Egypt’s domestic debt falls for first time in 11 years

Egypt’s domestic debt shrank for the first time in more than 11 years during the first quarter of the 2019/2020 financial year.

Separate analysis from Amwal Al Ghad on Tuesday calculated that Egypt has managed to reduce its domestic debt by 2.4 percent to reach 4.186 trillion Egyptian pounds ($264.6 billion) at the end of September from 4.289 trillion pounds at the end of June.

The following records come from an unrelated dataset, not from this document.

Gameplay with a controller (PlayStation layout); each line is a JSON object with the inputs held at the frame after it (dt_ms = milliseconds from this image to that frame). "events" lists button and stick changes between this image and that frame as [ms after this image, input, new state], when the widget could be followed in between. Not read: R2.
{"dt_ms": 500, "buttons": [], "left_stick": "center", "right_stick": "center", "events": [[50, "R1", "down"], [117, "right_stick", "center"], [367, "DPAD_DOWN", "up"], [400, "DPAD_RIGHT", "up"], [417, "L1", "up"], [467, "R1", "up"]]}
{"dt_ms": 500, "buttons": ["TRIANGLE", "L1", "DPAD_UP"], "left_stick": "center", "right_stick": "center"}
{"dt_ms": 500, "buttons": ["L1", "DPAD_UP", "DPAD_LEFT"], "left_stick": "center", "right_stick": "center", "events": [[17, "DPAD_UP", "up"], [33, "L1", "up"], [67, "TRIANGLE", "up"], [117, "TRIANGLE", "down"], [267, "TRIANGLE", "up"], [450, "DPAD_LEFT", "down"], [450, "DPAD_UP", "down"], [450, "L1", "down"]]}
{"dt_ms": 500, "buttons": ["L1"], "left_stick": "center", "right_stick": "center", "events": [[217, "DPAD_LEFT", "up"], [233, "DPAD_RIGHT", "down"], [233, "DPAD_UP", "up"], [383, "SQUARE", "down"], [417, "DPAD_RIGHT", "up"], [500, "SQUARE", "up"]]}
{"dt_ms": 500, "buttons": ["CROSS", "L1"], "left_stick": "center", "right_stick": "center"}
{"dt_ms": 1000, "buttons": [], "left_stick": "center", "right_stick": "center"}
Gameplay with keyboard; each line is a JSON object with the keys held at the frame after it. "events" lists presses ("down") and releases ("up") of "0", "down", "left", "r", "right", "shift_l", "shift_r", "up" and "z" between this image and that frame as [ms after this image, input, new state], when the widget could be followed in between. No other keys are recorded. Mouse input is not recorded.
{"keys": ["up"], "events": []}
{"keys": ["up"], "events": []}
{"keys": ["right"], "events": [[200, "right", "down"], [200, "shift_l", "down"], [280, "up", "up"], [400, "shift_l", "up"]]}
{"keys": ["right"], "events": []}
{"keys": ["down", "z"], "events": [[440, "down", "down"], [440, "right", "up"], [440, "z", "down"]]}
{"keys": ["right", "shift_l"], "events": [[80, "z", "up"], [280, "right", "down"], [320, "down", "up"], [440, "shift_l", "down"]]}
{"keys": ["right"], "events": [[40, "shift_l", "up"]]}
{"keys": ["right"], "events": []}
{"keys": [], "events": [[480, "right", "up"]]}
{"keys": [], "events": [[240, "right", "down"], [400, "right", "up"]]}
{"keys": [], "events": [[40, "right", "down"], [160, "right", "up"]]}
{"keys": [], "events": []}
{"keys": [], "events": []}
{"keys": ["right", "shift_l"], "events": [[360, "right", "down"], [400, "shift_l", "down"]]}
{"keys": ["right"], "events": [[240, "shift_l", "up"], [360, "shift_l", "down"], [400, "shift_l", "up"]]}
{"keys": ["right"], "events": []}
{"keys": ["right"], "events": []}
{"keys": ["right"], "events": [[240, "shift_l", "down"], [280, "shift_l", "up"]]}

Egyptian domestic debt falls for the first time since the fourth quarter of the 2007/2008 financial year when the debt declined to 685.8 billion pounds at the end of March 2008 from 666.8 billion pounds at the end of June 2008.

Debt continued to rise in the past 11 years to surpass one trillion pounds for the first time in March 2011. According to the central bank’s official data, figures grew even bigger to 2.016 trillion pounds in March 2015, then to 3.052 trillion pounds in December 2016, and later to 4.107 trillion pounds in December 2018.

Egyptian Finance Minister Mohamed Maait said last week that the country is on track to reduce its total debt to a lower-than-expected 83 percent of GDP by the end of the financial year in June, helped by a widening of its primary budget surplus in the last half of 2019.

“We aim to reduce the debt to 83 percent by the end of the financial year, compared to the 89 percent we had (earlier) projected,”

The primary budget surplus widened to 0.5 percent of GDP, or 30 billion Egyptian pounds ($1.91 billion), in the second half of 2019 from 0.4 percent a year earlier, Maait added.

Egyptian government aims to reduce its primary deficit to 2 percent of GDP for the whole of the 2019/2020 financial year.